Postcards from the Front
by GREG STONE

Labels: Leave Home Without Them

Has anyone ever counted how many different labels exist on this tiny planet? Everything has a label. Soup, for instance. Next time you're in the supermarket, look at the Campbell's soup section. They have so many strange and wonderful combinations. You will note that each is a unique flavour, holding within, that which portends to be a different taste, with different methods of creation, using different ingredients. But take a closer look. While each flavour is an individual, all flavours share the same red and white label. Each is unique, yet they are all Campbell's.

That may be a somewhat simplistic example, but aren't all of US just different and unique recipes of the brand "Human"? Everyone wants to have a "community". Everyone wants to belong to a group that accepts and welcomes them, understands traditions they carry with them, and promotes causes of interest to their lives. I agree that this is important to our psychological well being. The question is, which group?

The newest label I've come across lately is African American. What exactly does this mean? One could infer that these people have just arrived from Mozambique or some such country and are now joining the American pot. But this isn't the case. The persons who are now referring to themselves as "African Americans" have most often been in this country since they were enslaved a couple hundred years or so ago. So how "African" are they? Yes, the skin colour is similar. But does this make them African? I see many people these days, wearing leather circles cut in the shape of the African continent and showing the African National Congress colours. Does this make them African? Many, it appears, think so. I disagree.

I have a friend (Black) who served in the Peace Corps in Zaire. She brought back amazing stories, like the feast of fried termites as a New Years Eve treat. The culture she described was so vastly different from the culture one sees in the predominantly black areas of the United States, that the only degree of similar- ity is colour. But to say that one group is the same as another group based solely on colour, is racist. Isn't it? Or does it matter who says it, and in which group they belong?

Faggot. Queer. Queen. Terms that will send the masses of homosexuals into an uproar. But wait. If WE use them, it's ok. If THEY, use them, it is a call for action. The potential fact that when one group uses them it's a sign of affection, whereas when the other group uses them it's a sign of hate, is irrelevant. The fact of the matter is, in both these examples, the "logic" of grouping principles falls flat.
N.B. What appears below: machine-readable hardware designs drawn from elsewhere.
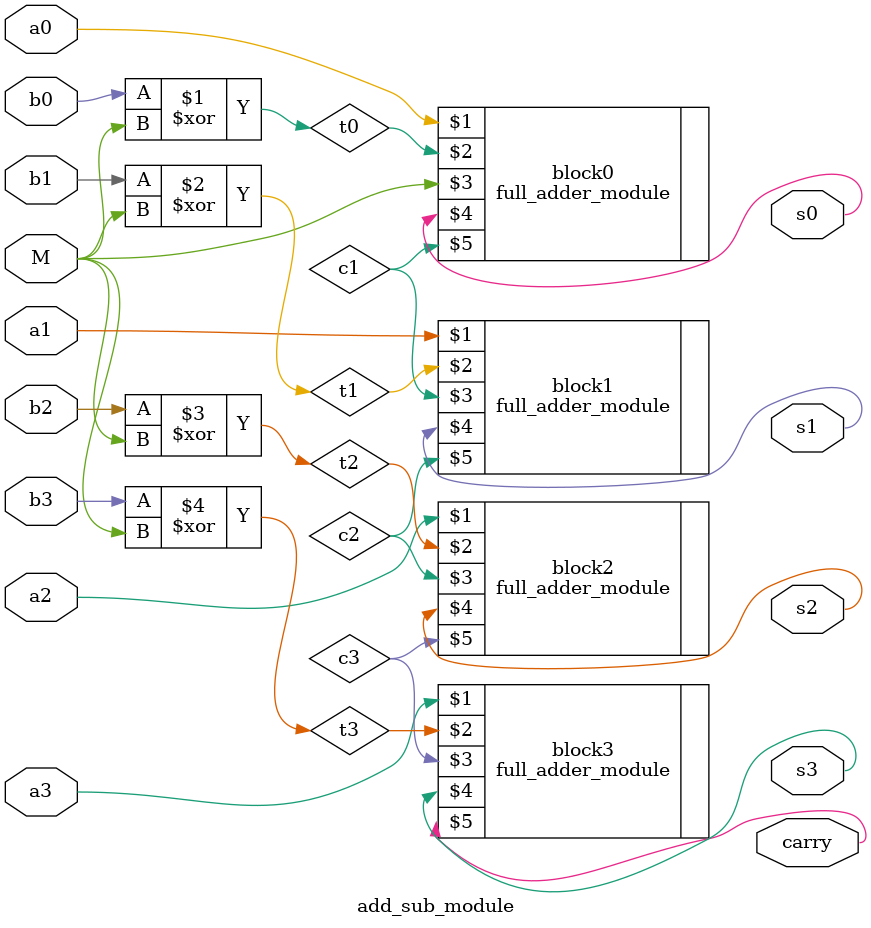
<source format=v>
module add_sub_module(M, a0, a1, a2, a3, b0, b1, b2, b3, s0, s1, s2, s3, carry);
    input M, a0, a1, a2, a3, b0, b1, b2, b3;
    output s0, s1, s2, s3, carry;
    wire t0, t1, t2, t3, c1, c2, c3;
    
    xor(t0, b0, M);
    xor(t1, b1, M);
    xor(t2, b2, M);
    xor(t3, b3, M);

    full_adder_module block0(a0, t0, M, s0, c1);
    full_adder_module block1(a1, t1, c1, s1, c2);
    full_adder_module block2(a2, t2, c2, s2, c3);
    full_adder_module block3(a3, t3, c3, s3, carry);    

endmodule
</source>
The fight always boils down to a scrap between US and THEM. Isn't it amazing how US is always right whilst THEM is always wrong (pardon the poor English usage)? How is that?

To judge a person by colour is racist, by sex, sexist or by sexual preference ... homophobic? We need to develop an "-ist" word, don't we?

I had an idea the other day, that sounded kind of interesting and prompted me to write this column. What if, just suppose, all of the groups decided that each was a member of the brand Human, all wearing the same label, but each was a unique flavour sensation?

There are groups in this world that are established to protect the rights of selected persons. African Americans, Homosexuals, truck drivers, and Catholics all have "their" groups to protect "their" interests. With all the special interest protection going on, who is out there protecting humanity? When one fights for self, he or she excludes everyone else. When one fights for humanity, he or she fights for self, the neighbor, the country, and the world com-munity.

Opponents of this worldly principle will claim it is too lofty, too utopian. As long as gay rights are being trod upon, we must fight tooth and nail to win them. Death to the straights and all that good stuff. I would simply ask the question "Why?"

Can't we strive for "human" rights? Can't we put down our individual labels and work to ensure that all flavours have an equally stunning red and white label, with a gold medal in the center? Can't we all sit on the shelf together and offer the world a multitude of experiences? Can we? A friend of mine told me the other day that peoples range of vision is too narrow to be able to understand or conceive of the magnitude of a "world". They can barely take in an entire neighborhood, he said. I really didn't know how to reply. My only thought were ones of concern. Concern for a planet, populated by people too blind to see across the street. Is it really this bleak? Or can we change our world? (And can we do it without tie-dyed shirts, free love and yellow happy faces?)